The Jefferson Highway Bridge in Eufaula, Oklahoma
by:
Glenn Smith
The biggest problem confronting the development of the route in Oklahoma clearly was getting motorists across the Canadian River near Eufaula in McIntosh County. This river had a long history of being difficult to cross, having yielded several fatalities of persons attempting to do so. A very sandy riverbed and constantly changing water depth created quicksand at many places. At that time, the only way to cross the river was by ferry, but the combination of shifting sand and constant changes in the depth of the river made the ferry unreliable and completely inadequate for securing steady movement of traffic. All “good roads” advocates, and especially the Jefferson Highway Association, knew this problem had to be resolved, and soon it was evident that only a substantial bridge built across the Canadian River would ensure that the Jefferson Highway continued to be routed through McIntosh and Pittsburg Counties, or even through that section of Oklahoma generally.

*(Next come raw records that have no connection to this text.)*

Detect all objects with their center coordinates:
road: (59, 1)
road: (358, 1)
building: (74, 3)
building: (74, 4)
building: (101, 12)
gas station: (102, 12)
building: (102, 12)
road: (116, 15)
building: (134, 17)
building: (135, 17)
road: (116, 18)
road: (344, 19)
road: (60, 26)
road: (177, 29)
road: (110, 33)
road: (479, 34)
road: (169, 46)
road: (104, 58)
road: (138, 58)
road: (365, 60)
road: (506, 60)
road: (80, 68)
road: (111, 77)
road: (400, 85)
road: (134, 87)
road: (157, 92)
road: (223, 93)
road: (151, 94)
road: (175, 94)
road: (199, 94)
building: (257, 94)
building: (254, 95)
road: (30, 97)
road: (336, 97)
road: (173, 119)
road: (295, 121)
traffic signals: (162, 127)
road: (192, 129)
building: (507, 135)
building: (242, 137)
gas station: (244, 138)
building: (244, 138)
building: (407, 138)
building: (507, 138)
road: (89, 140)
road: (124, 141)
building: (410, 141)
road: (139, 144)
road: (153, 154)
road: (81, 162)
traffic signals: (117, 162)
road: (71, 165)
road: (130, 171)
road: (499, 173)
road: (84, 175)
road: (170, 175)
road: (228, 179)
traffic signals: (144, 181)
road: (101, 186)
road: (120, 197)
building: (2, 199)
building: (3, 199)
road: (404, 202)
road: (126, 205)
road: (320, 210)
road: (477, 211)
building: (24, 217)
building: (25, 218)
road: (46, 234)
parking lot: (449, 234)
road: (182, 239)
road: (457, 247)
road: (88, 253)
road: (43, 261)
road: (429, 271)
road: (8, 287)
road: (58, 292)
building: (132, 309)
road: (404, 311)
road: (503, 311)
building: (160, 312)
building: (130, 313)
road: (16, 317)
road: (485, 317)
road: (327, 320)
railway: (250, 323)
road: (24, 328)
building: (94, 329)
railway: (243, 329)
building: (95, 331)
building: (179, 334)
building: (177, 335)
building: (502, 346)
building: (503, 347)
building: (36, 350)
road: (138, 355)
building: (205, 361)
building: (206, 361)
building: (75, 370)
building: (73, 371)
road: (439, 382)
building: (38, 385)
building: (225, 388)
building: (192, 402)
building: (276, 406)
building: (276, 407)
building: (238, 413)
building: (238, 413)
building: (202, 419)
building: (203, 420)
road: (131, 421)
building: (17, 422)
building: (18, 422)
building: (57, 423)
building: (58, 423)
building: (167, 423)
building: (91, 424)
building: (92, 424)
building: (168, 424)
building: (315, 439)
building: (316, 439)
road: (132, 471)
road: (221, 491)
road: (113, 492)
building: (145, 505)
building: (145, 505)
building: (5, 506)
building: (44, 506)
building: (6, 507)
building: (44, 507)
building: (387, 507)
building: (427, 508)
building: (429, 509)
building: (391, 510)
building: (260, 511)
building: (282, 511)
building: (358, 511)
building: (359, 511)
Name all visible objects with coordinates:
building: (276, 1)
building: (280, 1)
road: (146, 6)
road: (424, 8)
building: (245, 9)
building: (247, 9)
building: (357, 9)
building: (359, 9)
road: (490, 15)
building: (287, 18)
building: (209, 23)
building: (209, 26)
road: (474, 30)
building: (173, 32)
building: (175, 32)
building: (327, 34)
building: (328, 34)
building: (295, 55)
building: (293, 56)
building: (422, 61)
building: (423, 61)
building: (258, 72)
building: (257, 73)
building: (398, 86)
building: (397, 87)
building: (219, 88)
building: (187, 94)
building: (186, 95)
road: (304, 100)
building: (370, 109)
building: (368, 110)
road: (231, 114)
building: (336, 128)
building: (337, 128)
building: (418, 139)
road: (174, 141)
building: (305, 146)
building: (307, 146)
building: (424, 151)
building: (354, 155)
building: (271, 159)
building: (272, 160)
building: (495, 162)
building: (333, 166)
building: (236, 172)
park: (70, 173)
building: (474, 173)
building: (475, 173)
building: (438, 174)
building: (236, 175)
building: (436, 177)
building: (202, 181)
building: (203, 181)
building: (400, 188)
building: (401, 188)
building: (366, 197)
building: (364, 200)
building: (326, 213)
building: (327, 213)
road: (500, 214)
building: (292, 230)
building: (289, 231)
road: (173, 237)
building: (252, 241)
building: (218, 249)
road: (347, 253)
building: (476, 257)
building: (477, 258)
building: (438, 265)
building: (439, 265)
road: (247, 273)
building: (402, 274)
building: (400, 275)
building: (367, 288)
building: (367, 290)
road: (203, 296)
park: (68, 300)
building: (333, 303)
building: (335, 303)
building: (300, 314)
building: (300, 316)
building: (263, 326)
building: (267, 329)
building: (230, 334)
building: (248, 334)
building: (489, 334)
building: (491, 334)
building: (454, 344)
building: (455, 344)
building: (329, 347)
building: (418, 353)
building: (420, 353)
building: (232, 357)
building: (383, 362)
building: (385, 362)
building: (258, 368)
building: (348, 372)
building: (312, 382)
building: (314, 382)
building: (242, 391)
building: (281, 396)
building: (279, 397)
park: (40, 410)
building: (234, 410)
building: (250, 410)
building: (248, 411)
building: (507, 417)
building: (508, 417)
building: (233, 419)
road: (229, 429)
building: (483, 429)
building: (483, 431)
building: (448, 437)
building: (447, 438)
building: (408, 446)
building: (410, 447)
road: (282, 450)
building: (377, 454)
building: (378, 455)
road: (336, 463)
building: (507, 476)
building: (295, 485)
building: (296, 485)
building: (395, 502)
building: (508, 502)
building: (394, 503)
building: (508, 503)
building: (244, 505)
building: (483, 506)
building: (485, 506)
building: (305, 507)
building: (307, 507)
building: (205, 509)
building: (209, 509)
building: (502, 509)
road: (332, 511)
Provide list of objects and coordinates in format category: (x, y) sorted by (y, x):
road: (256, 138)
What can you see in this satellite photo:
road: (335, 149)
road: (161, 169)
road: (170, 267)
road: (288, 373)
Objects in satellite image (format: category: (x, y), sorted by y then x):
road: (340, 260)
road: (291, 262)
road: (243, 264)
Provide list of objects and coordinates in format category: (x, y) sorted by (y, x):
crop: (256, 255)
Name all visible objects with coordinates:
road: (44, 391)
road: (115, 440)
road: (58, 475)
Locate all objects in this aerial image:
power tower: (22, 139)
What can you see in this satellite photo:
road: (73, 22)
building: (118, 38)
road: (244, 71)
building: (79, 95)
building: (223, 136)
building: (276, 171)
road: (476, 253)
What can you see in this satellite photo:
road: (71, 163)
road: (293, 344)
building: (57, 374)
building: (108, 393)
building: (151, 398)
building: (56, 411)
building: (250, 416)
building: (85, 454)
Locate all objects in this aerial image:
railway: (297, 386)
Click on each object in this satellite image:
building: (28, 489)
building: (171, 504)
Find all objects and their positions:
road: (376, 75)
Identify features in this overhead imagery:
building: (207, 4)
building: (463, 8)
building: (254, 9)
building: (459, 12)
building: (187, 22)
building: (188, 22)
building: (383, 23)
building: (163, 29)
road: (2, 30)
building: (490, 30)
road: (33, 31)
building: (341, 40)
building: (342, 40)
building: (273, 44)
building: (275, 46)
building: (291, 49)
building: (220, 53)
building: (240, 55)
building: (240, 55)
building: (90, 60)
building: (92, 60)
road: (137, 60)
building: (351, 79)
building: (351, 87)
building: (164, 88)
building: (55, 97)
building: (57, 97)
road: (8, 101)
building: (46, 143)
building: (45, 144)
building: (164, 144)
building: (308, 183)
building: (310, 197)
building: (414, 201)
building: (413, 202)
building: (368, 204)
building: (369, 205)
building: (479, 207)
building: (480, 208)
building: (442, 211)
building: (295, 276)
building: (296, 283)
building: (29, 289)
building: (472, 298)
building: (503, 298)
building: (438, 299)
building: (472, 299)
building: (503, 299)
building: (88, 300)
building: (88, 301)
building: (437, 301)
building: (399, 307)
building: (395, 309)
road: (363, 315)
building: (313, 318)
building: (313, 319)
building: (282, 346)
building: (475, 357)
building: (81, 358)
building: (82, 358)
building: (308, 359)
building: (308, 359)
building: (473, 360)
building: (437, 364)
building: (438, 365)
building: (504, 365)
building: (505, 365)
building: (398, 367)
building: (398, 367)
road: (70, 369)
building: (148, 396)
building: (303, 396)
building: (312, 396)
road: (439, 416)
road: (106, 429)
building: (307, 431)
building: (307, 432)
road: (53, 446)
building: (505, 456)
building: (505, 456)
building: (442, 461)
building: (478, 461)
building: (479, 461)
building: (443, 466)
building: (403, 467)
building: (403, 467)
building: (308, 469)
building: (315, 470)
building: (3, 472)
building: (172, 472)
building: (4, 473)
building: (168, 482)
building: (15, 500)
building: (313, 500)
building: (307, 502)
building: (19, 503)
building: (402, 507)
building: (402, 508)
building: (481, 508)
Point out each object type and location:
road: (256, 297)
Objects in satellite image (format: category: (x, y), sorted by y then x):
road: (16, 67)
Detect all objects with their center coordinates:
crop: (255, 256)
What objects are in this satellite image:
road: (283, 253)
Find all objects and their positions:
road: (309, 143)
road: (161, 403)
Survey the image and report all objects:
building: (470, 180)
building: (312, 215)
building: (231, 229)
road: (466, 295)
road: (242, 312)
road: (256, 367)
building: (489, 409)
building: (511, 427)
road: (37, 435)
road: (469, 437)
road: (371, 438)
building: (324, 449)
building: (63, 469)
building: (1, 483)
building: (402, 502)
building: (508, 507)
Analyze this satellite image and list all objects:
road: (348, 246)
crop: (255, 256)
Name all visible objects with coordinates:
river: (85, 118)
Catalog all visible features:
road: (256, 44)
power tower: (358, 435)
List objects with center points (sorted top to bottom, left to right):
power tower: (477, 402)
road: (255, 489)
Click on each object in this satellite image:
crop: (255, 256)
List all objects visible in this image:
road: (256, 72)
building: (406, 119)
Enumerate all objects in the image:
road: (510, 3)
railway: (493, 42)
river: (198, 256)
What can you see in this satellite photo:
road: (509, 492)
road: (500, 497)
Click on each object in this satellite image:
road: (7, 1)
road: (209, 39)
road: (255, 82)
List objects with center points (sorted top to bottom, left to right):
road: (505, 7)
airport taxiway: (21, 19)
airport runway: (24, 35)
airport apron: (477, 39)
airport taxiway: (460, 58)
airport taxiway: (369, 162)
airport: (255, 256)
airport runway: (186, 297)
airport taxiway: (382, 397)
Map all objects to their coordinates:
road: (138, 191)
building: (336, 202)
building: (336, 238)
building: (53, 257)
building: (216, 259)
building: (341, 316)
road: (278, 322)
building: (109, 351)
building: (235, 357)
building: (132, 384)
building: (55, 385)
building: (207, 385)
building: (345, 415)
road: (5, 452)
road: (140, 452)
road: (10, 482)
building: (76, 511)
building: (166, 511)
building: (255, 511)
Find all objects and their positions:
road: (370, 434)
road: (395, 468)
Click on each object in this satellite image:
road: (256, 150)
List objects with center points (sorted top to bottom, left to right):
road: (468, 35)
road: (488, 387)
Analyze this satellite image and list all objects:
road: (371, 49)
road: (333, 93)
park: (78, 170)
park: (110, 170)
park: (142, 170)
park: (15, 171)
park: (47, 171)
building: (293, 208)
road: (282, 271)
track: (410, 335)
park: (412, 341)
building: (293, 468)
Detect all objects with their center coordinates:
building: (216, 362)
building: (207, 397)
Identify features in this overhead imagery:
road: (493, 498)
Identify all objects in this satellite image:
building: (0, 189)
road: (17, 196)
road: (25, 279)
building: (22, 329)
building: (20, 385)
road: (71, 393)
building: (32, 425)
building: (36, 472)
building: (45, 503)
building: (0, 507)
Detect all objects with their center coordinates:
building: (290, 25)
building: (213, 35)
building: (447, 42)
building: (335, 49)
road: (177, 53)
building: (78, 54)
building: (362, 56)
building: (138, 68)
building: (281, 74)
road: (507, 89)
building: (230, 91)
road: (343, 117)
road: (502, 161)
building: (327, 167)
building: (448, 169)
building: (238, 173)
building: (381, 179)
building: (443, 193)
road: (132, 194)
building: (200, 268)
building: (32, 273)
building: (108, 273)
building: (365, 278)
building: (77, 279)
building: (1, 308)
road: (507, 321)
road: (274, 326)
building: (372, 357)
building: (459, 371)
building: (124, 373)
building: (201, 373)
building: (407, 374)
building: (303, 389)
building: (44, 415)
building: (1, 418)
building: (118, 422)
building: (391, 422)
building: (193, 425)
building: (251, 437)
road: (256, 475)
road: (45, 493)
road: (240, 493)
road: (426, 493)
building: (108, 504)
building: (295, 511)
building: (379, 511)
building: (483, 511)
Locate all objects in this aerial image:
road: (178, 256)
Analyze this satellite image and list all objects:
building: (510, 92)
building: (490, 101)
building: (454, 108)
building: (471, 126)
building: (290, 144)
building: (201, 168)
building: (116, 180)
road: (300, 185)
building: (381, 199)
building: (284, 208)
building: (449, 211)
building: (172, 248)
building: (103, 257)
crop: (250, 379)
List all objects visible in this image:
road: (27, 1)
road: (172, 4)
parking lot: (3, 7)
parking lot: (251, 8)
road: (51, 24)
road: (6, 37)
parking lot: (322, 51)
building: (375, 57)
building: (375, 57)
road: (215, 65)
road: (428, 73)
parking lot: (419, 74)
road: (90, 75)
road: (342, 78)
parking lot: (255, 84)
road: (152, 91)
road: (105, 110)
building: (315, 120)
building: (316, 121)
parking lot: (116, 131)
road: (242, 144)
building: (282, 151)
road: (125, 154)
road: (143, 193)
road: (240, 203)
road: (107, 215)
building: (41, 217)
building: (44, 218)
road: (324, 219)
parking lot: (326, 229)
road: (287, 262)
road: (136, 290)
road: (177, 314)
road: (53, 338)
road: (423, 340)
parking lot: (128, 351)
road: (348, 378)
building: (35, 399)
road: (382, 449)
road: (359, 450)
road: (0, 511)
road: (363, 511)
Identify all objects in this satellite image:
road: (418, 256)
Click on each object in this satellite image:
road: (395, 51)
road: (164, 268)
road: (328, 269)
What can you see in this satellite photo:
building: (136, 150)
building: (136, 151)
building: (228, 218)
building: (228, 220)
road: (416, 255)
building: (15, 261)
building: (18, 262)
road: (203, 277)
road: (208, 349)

As it happened, the annual meeting of the Jefferson Highway Association was held in Muskogee, Oklahoma, in November 1916, and at that meeting the JHA directors also happened to elect David N. Fink, the well-known banker from Muskogee, to serve as President of the JHA for the upcoming year. Fink began his term with an all-out effort to get the bridge built over the Canadian River.
The great length of the bridge and the large number of piers that would be needed meant that this would be, for that time, a very expensive project. Posing an even greater obstacle to fast action, however, was the constant bickering between residents of Eufaula and McAlester, located on opposite sides of the river, over the location of the bridge. Determined to force a decision on the question and to get the bridge project underway, early in 1917 JHA general manager J.D. Clarkson summoned representatives from the two cities to a meeting at which JHA president Fink very forcefully presided. No one there could have mistaken the purpose or importance of the meeting, the stark reality of which was recorded succinctly in the McAlester newspaper, The News-Capital: “It is time to act now, or lose the Jefferson Highway, according to an ultimatum given Tuesday afternoon by officials of the Jefferson Highway Association.” The ultimatum marvelously helped to concentrate the minds of those present, and within a little less than three hours, all the questions of bridge location and project finance had at last been settled.
What the parties agreed to do was to build a toll bridge at an estimated cost of $150,000. Eufaula was to select the location of the bridge and for that privilege would pledge $60,000 of the cost. In return for accepting that decision, McAlester was obligated to take only $15,000 in stock in the new bridge company. The remaining $75,000 was to be raised by the sale of bonds.
The full funding needed to begin construction was not in hand until late August 1917, after which the new Jefferson Highway Bridge Company faced further construction delays caused by the shortages of labor and steel during World War I. The company that was contracted to build the bridge also found that they needed to dig fifty feet down before reaching rock sufficient for setting the piers, yielding more delay (as well as a claimed loss by the company of $60,000 on the project). In July 1919, the unfinished bridge was christened by the wife of the Louisiana governor on a JHA sociability run from New Orleans to Winnipeg. Not until April 21, 1920, however, was the bridge completed—an immense structure of twelve steel spans set in concrete piers, paved in asphalt macadam, having a length (including approaches) of 3,142 feet, and built 40 feet above the low water mark. Securing this last feature had added to the project’s cost, which reached a final total of close to a quarter of a million dollars.
The bridge was operated as a toll bridge until the Oklahoma Highway Department bought it in 1928 and made it a free bridge. In the 1950s, that department built a new road and bridge for U.S. 69, the Jefferson’s eventual successor in Oklahoma, on the west side of Eufaula, bypassing the town. The old bridge was then put to use in carrying traffic on State Highway 9. At the same time, however, the state had begun to build the Eufaula Dam, a project completed in 1964, and also built a new two-lane bridge for Highway 9. The old bridge was taken out for salvage just before Eufaula Lake, the largest man-made lake in the United States, filled with water. Although it was once touted as the largest, longest, and most expensive bridge in Oklahoma, and certainly was one of the major accomplishments of the Jefferson Highway Association, sadly no evidences of this great bridge remain today.